▶ _EXCERPTED TEXT_:
◆ ◆ ◆ ◆

Wstring ? international chars ?

The Partridge Family were neither partridges nor a family. Discuss.
binbinhfr
Posts: 78
Joined: May 9th, 2019, 10:57 pm

Wstring ? international chars ?

Post by binbinhfr » April 3rd, 2020, 6:57 am

Hi there,

For the moment I develop a game using classical string and char. But I would like to be able to integrate special characters from input (from std::cin, or on the fly keyb) and from files, that could be typed by foreign users (chineese, arabic, etc...). I wonder if there is a simple way to do this ?

These characters are accessible by the Windows accessory "character table"
For example :

Code: Select all

abdcefgh
àéèïöôâ
ÆÇÑÐßæñƎ
傛僀僖傕傭傯僃
ﯣﯦﺡﺸﺵﻆ
I noticed that UTF8 files created with Notepad++ can hold these extended chars.

But I wonder how to :
- read them from a file, one by one,
- how to compare them with classical ascii char,
- how to make string operations on them (operator[], concat, substr...).
- how to output them one by one on screen (cout).

Any idea, or any useful tutorial around ? (I searched on chili but did not find anything).

◆ ◆ ◆ ◆

Text extracted page by page:

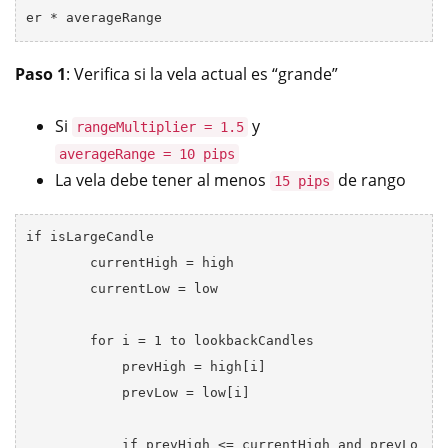
Paso 1
: Verifica si la vela actual es “grande”
Si
y
rangeMultiplier = 1.5
averageRange = 10 pips
La vela debe tener al menos
de rango
15 pips
if isLargeCandle

        currentHigh = high

        currentLow = low

        for i = 1 to lookbackCandles

            prevHigh = high[i]

            prevLow = low[i]

            if prevHigh <= currentHigh and prevLo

◆ ◆ ◆ ◆

▶ _TASK ITEM 1_: Translate this sentence from the forum thread into Spanish: "I noticed that UTF8 files created with Notepad++ can hold these extended chars."
▶ _TASK ITEM 2_: Reproduce the text of all the records under the page-by-page extractions line for line, without the pictures.
The forum thread and the records are separate, unrelated material.

▶ _TASK OUTPUT 1_: Noté que los archivos UTF8 creados con Notepad++ pueden contener estos caracteres extendidos.

▶ _TASK OUTPUT 2_:
Paso 1
: Verifica si la vela actual es “grande”
Si
y
rangeMultiplier = 1.5
averageRange = 10 pips
La vela debe tener al menos
de rango
15 pips
if isLargeCandle

        currentHigh = high

        currentLow = low

        for i = 1 to lookbackCandles

            prevHigh = high[i]

            prevLow = low[i]

            if prevHigh <= currentHigh and prevLo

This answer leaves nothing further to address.